Scalable and fair resource sharing among 5G D2D users and legacy 4G users: A game theoretic approach

We propose a game theoretic approach to the problem of resource allocation in fifth generation device to device communications underlying cellular networks, where modern fifth generation device to device users share channel resources of legacy fourth generation cellular users. Though such sharing improves scalability as more and more users can be served, the individual throughput obtained by a cellular user may get reduced when its channel resource is shared by a device to device user pair. Thus our aim is to increase the overall system throughput while ensuring effective user fairness for the legacy cellular users served. Our approach provides a tradeoff between the two objectives thereby ensuring no legacy cellular users are compromised heavily while encouraging modern device to device users. We have addressed this fairness problem by thresholding the reduction of the throughput of a cellular user with respect to its ideal throughput if not reused. We have proposed a game theoretic model in order to make strategic decision for selecting the preferred action configuration in order to meet this objective.
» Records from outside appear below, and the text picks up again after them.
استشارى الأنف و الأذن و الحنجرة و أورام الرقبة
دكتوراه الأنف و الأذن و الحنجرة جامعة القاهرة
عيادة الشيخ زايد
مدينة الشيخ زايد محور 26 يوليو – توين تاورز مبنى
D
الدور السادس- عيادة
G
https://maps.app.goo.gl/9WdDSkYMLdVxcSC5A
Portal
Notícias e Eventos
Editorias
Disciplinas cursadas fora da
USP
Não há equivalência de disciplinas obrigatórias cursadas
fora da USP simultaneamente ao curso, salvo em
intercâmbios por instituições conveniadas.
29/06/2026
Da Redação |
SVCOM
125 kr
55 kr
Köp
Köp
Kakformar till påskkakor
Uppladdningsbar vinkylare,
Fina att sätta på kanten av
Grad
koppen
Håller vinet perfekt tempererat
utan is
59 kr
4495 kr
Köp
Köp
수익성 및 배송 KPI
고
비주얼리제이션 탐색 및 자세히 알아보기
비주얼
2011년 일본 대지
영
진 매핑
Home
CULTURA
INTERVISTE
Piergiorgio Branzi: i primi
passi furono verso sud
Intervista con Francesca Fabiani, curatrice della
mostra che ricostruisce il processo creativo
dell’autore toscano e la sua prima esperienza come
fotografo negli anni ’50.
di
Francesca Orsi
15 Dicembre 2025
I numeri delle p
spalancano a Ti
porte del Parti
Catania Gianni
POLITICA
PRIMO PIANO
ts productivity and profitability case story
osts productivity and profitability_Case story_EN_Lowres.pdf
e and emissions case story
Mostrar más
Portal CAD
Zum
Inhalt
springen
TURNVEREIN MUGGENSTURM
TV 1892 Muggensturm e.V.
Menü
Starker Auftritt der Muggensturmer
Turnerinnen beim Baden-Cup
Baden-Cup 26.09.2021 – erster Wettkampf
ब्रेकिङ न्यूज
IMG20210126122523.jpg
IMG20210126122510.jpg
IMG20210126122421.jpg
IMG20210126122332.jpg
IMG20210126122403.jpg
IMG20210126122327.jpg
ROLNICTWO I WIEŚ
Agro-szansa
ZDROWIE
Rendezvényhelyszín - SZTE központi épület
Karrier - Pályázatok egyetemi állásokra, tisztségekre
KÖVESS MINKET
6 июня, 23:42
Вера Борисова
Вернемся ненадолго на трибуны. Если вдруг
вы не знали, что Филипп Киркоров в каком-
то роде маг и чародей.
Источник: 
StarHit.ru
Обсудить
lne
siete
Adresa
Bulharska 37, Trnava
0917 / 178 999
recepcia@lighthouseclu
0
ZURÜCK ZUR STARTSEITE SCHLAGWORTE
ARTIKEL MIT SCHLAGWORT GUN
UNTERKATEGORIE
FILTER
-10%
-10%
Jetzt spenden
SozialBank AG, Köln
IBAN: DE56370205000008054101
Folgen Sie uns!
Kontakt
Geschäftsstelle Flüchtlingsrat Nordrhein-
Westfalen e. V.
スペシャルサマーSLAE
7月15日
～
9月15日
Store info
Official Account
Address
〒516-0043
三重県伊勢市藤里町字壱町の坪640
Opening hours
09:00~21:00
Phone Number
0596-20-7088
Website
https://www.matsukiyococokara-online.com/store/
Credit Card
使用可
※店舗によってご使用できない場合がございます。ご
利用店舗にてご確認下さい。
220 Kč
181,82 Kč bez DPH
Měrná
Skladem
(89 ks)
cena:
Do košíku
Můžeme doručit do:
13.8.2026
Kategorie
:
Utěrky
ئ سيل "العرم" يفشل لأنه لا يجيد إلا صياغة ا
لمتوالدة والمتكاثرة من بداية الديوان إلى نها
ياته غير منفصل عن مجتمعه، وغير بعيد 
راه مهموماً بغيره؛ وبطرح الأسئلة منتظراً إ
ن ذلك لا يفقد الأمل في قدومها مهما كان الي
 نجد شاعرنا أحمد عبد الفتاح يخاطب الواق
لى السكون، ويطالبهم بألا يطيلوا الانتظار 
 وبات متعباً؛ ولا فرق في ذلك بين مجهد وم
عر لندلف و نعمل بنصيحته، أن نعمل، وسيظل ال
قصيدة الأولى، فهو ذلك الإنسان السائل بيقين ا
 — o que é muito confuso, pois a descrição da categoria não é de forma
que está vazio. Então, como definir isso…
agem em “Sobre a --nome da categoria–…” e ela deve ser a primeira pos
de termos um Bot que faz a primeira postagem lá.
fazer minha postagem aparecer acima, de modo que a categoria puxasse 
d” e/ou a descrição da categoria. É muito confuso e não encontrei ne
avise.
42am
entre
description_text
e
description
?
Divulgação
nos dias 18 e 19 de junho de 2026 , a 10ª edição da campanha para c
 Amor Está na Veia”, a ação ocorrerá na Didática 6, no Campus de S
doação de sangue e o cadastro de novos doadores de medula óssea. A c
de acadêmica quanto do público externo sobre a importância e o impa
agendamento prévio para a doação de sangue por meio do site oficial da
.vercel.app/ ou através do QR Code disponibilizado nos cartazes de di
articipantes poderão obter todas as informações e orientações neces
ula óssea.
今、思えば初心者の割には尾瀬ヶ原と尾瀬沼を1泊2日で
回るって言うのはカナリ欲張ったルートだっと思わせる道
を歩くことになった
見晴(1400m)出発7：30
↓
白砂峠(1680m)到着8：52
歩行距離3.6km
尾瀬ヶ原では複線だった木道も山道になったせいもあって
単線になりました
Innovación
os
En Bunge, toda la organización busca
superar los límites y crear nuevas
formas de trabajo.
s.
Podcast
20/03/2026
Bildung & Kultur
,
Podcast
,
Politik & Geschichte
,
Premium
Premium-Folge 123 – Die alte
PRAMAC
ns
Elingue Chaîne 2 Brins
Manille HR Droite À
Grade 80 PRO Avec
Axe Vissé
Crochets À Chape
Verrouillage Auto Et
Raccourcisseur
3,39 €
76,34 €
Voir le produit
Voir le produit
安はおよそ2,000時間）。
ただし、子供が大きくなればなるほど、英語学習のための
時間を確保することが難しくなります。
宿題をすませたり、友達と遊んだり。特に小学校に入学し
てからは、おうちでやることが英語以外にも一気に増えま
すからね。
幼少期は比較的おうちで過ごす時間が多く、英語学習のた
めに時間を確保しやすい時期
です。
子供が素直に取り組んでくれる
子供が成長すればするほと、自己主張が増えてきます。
We have also discussed about the convergence and the time bound of the proposed game model with a clear analysis of the scenarios encountered during the process of shared consumption of resources among cellular users and the device to device users. Together with this game model, convergence and time bound analyses and two validation processes, we aim to improve scalability, overall system throughput without compromising the fairness of the cellular users. We have also compared the user fairness achieved by our approach with two existing approaches to demonstrate the effectiveness of our game theoretic approach.